Wait, I already do that. Oddly, I even did that before the mesmerizing pink ribbons appeared on the football field, as they have for many an October, of which this writer seems a bit unaware. Maybe the NFL should have added glitter, rhinestones, or sparkles to really catch our giggly, girly eyes and dazzle us into proper submission.
Because, according to this writer, we women are so soft-headed and daft that flashing a pink ribbon on the football field was surely intended as a surefire strategy to get us to toss aside our cooking, cleaning, and baby-tending, for at least the length of a typical televised football game. “Does anyone doubt that the NFL’s support of breast cancer awareness is mainly a strategy designed to give the impression that the NFL cares about women, and generate more female football fans?” the writer asks, presumably in a nasal whine. At least that’s how I read it.
So, let me get this straight. We feminists are presumably sleep deprived because we toss and turn at night, struggling to reconcile our denouncement of violence with a sport we don’t even watch, according to the writers, until that delectable and irresistible pink ribbon is painted on the grass, and then we are hopelessly hooked, unable to tear our eyes from the pastel glory, while we deliriously chant with glee, “The NFL cares! The NFL really cares about women!”
I don’t watch football for the pink ribbon. Am I a lone wolf here? I doubt it. Maybe this writer needs to get her head out of her ass and stop assuming all women are as weak-willed and silly as she seems to be.

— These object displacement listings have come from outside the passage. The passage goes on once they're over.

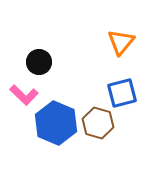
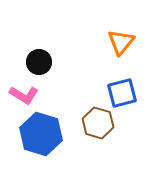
pink L-shape: rotated 12 degrees counterclockwise
blue hexagon: moved 15 px left, 11 px down; rotated 6 degrees counterclockwise
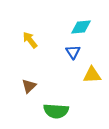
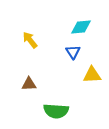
brown triangle: moved 2 px up; rotated 42 degrees clockwise
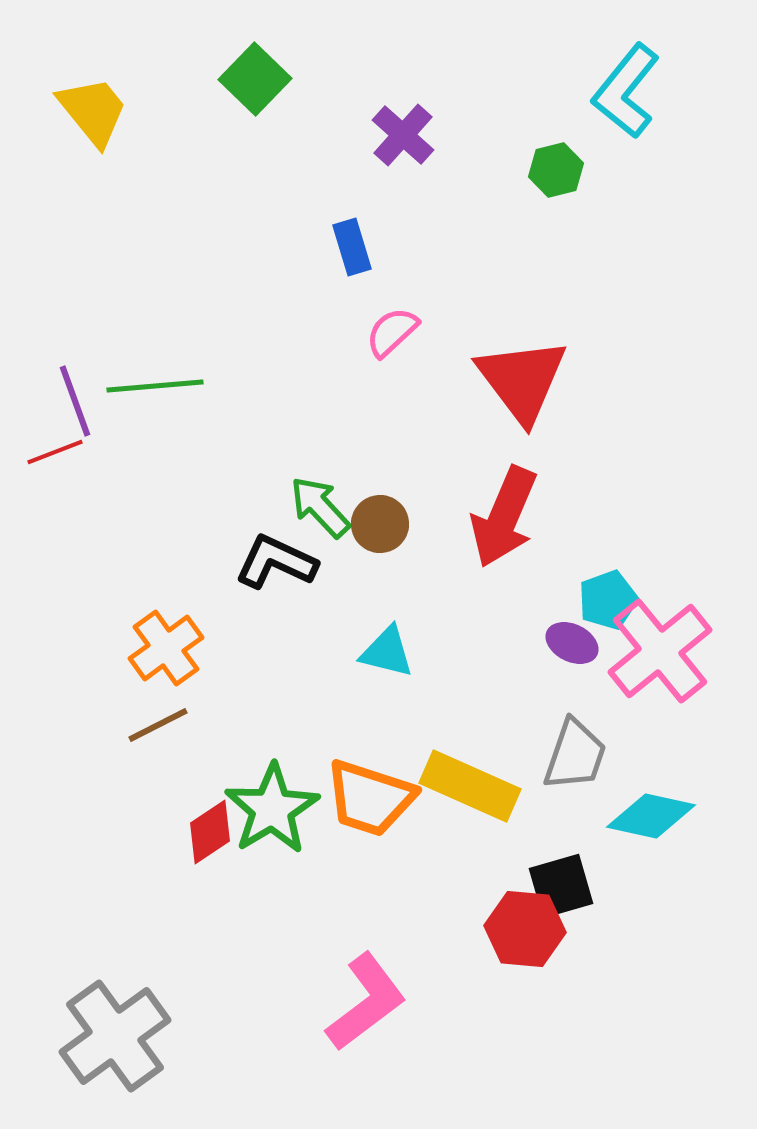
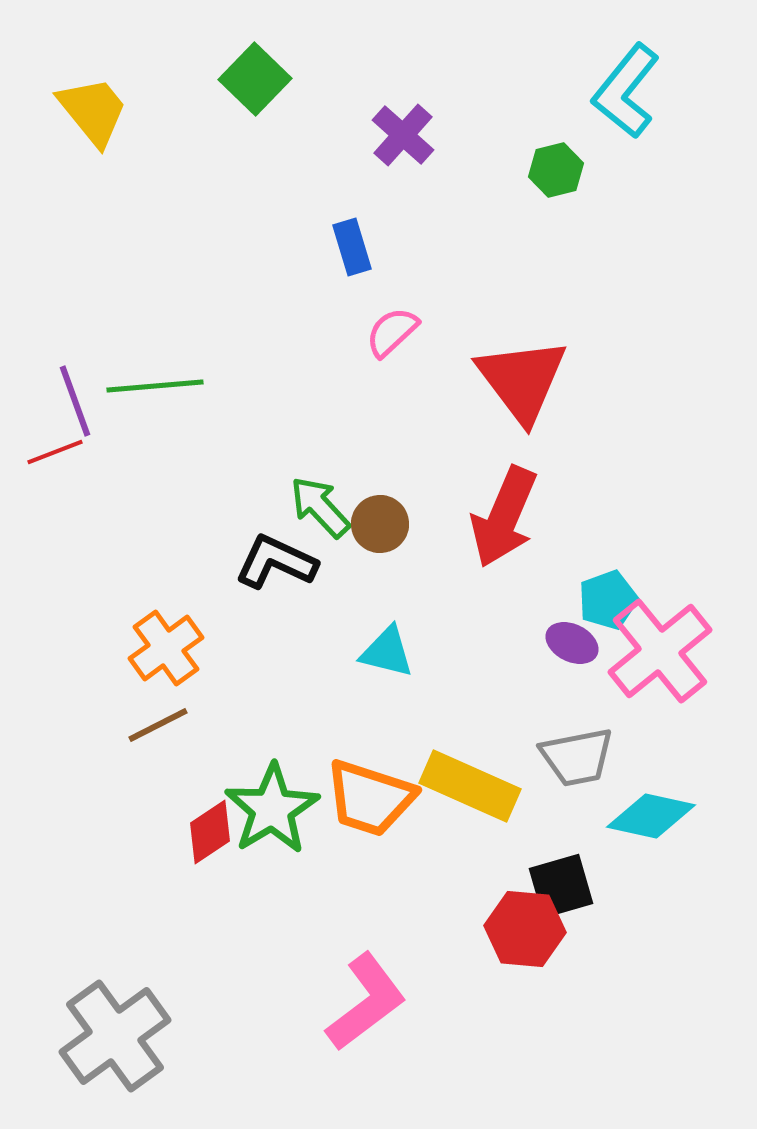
gray trapezoid: moved 2 px right, 2 px down; rotated 60 degrees clockwise
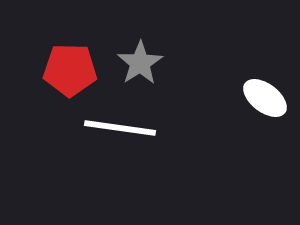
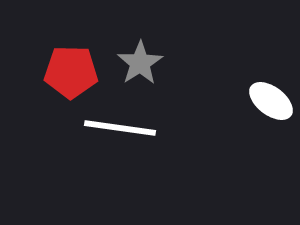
red pentagon: moved 1 px right, 2 px down
white ellipse: moved 6 px right, 3 px down
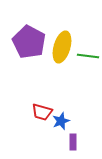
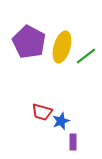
green line: moved 2 px left; rotated 45 degrees counterclockwise
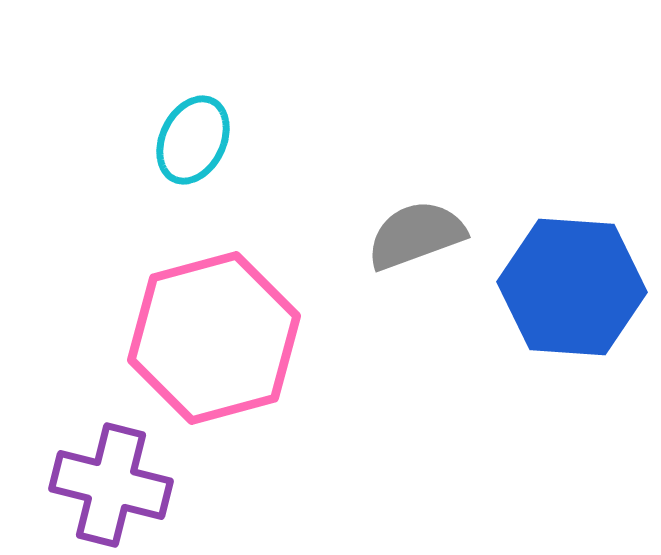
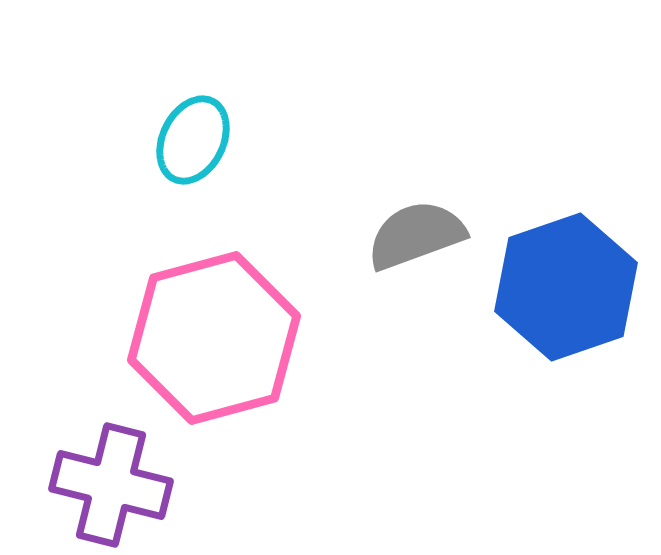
blue hexagon: moved 6 px left; rotated 23 degrees counterclockwise
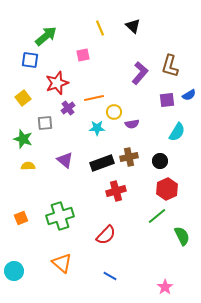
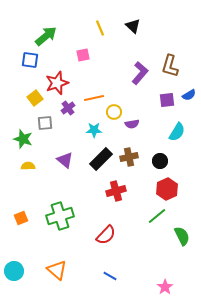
yellow square: moved 12 px right
cyan star: moved 3 px left, 2 px down
black rectangle: moved 1 px left, 4 px up; rotated 25 degrees counterclockwise
orange triangle: moved 5 px left, 7 px down
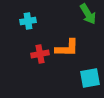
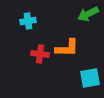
green arrow: rotated 95 degrees clockwise
red cross: rotated 18 degrees clockwise
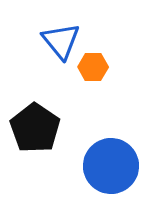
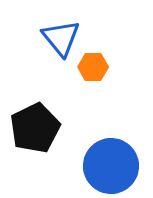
blue triangle: moved 3 px up
black pentagon: rotated 12 degrees clockwise
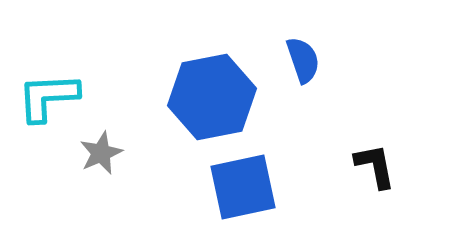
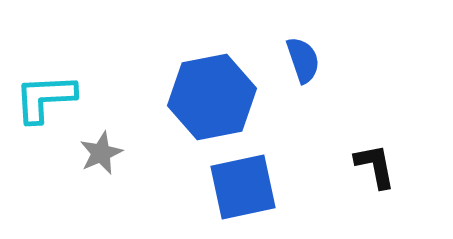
cyan L-shape: moved 3 px left, 1 px down
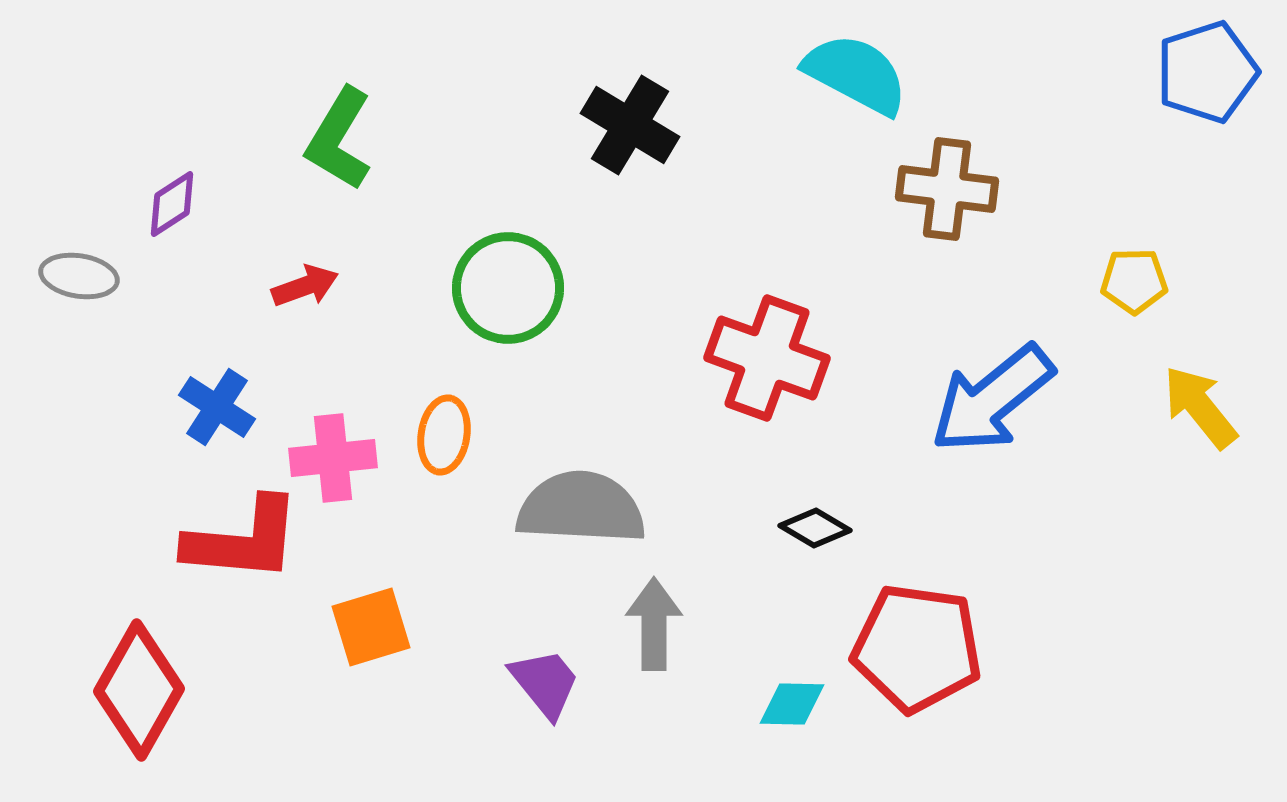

I love and enjoy an aggressive game of hockey and football. I have no issues reconciling that with my feminist beliefs (my favorite definition of which is Rebecca West’s comment that “…people call me a feminist whenever I express sentiments that differentiate me from a doormat”). And to suggest that I only watch because there is a pink ribbon on the field? Give me a break. That is so insulting that it is nauseating.
Furthermore, it’s not the NFL’s responsibility to make me aware of, or educate me about, anything, from breast cancer to domestic violence to anything else. It is my responsibility. And yours. No ribbon, of any color, posted anywhere, is a substitute for personal responsibility, critical thinking, and a healthy dose of common sense.
Now, can I get back to just watching the game?